Washington Update

Inside (the Beltway) Scoop

By: Ellen Kuo
Thursday, September 30, 2021

Crunch Time for Congress as Fiscal Deadlines Loom

Congress is preparing to ensure that when fiscal year (FY) 2021 ends on September 30, there is a continuing resolution (CR) to fund government operations until it has finalized the 12 FY 2022 appropriations bills. The House passed H.R. 5305, the Extending Government Funding and Delivering Emergency Assistance Act, with a list of anomalies on a 220-211 vote on September 21 to provide funding until December 3, 2021, coupled with a suspension of the debt limit until December 16, 2022. However, such a suspension is a nonstarter for Senate Republicans, who believe Democrats should be able to deal with suspending the debt ceiling without their votes. Given that neither party believes a government shutdown would be a good thing for the country, especially during a pandemic, Congress is expected to eventually approve a CR that does not address the debt ceiling issue. Instead, the debt ceiling will likely be handled in another fashion before the U.S.Treasury runs out of ways to pay the government’s bills sometime between October 15 and November 4. 

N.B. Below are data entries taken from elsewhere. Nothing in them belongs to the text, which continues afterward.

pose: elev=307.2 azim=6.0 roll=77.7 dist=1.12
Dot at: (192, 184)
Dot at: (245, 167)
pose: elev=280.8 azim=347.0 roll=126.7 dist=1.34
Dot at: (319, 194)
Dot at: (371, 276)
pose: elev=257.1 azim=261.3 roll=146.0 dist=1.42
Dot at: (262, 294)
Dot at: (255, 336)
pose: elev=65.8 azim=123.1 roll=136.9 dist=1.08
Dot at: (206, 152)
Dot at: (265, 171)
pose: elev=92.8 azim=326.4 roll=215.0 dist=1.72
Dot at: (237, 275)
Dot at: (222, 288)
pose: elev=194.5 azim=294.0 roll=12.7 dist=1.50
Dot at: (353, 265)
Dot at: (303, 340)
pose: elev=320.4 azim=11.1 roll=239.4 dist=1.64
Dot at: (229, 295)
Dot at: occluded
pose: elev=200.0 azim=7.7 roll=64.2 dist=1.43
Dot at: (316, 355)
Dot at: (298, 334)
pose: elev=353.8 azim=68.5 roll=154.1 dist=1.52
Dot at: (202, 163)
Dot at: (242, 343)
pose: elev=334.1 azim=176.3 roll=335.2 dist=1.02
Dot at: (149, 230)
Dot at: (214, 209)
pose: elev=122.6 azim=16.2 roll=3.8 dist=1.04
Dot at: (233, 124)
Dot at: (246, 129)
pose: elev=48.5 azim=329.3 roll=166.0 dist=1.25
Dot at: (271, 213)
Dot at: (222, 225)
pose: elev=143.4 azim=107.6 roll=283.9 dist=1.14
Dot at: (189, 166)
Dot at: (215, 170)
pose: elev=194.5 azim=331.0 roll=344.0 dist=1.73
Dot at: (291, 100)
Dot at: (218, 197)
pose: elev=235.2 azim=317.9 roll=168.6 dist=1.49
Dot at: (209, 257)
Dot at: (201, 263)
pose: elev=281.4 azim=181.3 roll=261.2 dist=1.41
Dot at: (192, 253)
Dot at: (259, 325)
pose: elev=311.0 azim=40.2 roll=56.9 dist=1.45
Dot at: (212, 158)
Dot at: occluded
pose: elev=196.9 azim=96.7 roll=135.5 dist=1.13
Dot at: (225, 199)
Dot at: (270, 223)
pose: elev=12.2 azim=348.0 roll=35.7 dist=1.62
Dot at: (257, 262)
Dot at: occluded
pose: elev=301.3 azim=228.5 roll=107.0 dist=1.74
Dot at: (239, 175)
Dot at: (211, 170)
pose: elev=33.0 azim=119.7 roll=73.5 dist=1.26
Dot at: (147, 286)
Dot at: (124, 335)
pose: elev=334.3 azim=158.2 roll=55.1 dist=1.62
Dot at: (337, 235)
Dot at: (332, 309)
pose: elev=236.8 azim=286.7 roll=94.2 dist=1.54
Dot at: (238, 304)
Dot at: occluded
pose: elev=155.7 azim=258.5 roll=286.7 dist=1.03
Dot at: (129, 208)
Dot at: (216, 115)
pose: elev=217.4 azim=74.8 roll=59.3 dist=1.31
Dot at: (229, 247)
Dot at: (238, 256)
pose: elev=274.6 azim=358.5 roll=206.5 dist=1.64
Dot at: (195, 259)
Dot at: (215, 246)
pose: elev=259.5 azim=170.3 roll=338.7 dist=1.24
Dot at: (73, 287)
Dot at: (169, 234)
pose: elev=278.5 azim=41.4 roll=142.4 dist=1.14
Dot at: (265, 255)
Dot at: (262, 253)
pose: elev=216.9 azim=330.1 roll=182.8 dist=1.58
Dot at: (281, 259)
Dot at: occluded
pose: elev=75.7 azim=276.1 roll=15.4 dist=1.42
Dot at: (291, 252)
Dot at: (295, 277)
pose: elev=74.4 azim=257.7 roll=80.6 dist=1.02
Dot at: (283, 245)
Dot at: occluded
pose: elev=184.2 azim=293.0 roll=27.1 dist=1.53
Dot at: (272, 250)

Partisan infighting, time pressure, and lack of House and Senate agreement on how to pay for proposed government spending under the Biden agenda are all contributing to the tense situation on Capitol Hill. Over the weekend the House Budget Committee combined the reported bill text from 13 House committees into one reconciliation packageThe $3.5 trillion bill could not be amended during this markup and was advanced by a 20-17 vote. Next stop is the House Rules Committee followed by a vote on the House floor. A separate House vote on a bipartisan infrastructure bill that was approved by the Senate in July is supposed to take place on September 30 after being rescheduled from the original date of September 27.

The Senate continues work on its own reconciliation package. Various coalitions of which FASEB is a member are working on advocating for science provisions to remain in any final reconciliation package. For example, the Energy Sciences Coalition (ESC) sent a letter to Majority Leader Charles Schumer (D-NY) and Sen. Joe Manchin (D-WV) urging them to include at least $15.5 billion for the U.S. Department of Energy (DOE) lab infrastructure and associated research and development activities in a final reconciliation package. Of that total, there is $2 billion for the Office of Science for existing programs as well as new funding for programs, including $20 million for DOE’s Office of Economic Impact and Diversity to support diversity, equity, and inclusion programs.

The Coalition for National Science Funding, which advocates for the National Science Foundation (NSF), provided a statement urging legislators to at least meet or ideally increase the level of funding for NSF in the final reconciliation bill that would add to any amounts it funded in FY 2022.

The statement said that providing additional funds for NSF in the reconciliation bill would allow the agency to fund the numerous highly meritorious research proposals that currently cannot be awarded due to insufficient funds, invest in the growing backlog of research infrastructure maintenance, and ensure that researchers impacted by COVID-related delays are made whole.

Meanwhile, the text of nine Senate appropriations bills for FY 2022 are likely to be released soon, which would include funding for the National Institutes of Health and NSF. The House has passed 9 of its 12 appropriations bills, but there is still a long way to go before the bills are reconciled and presented to President Biden for his approval. Political watchers anticipate that Congress will have to pass multiple CRs that will fund federal agencies on a temporary basis until next year.